Supplied material »
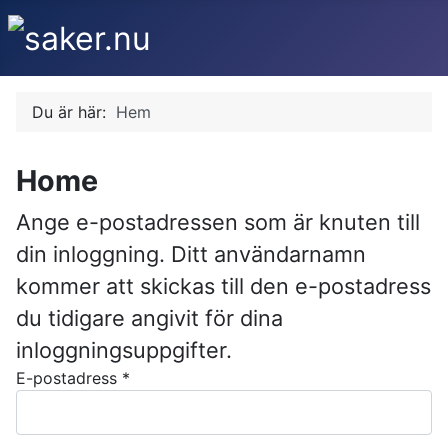
Du är här:
Hem
Home
Ange e-postadressen som är knuten till
din inloggning. Ditt användarnamn
kommer att skickas till den e-postadress
du tidigare angivit för dina
inloggningsuppgifter.
E-postadress
*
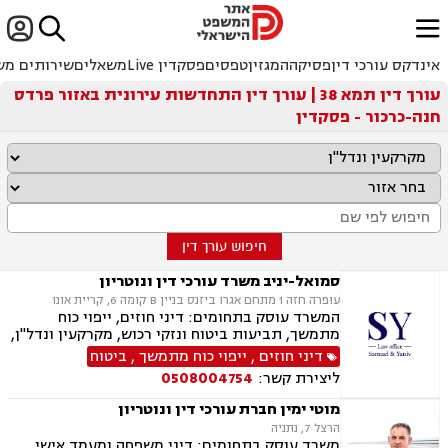


ﱐ
אינדקס עורכי דין
פסיקה
המגזין
טפסים
פסקדין Live
משאלים
שירותים מש
עורך דין תמא 38 | עורך דין התחדשות עירונית באזור פרדס
חנה-כרכור - פסקדין
חיפוש עורך דין
סמואל-יניב משרד עורכי דין ונוטריון
עופרה חזה 1 מתחם אגרו ביזנס בניין B קומה 6, קריית אונו
המשרד עוסק בתחומים: דיני חוזים, ייפוי כוח
מתמשך, תביעות ביטוח ונזקי רכוש, מקרקעין ונדל"ן,
תמ"א 38, לשון הרע, ירושות וצוואות, מושבים
דיני חוזים
,
ייפוי כוח מתמשך
,
ביטוח
וקיבוצים, קבוצות רכישה, ליקוי בניה, פינוי בינוי,
ליצירת קשר:
0508004754
פינוי מושכר, עסקאות מכר דירה, מגרשים לבניה,
נחלות ומשקים במושבים, רשות מקרקעי ישראל,
מוטי ימין חברת עורכי דין ונוטריון
העברה בין דורית, בן ממשיך, נזקי גוף ותאונות,
הרצל 7, נתניה
תאונות דרכים, תאונות עבודה, תאונות תלמידים,
משרד עוסק בתחומים: דיני משפחה ומעמד אישי,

What you need to do »
Collect every line of the items above that contains the string "ביטוח", and copy each such line in full.

Solution for this problem »
מתמשך, תביעות ביטוח ונזקי רכוש, מקרקעין ונדל"ן,
ביטוח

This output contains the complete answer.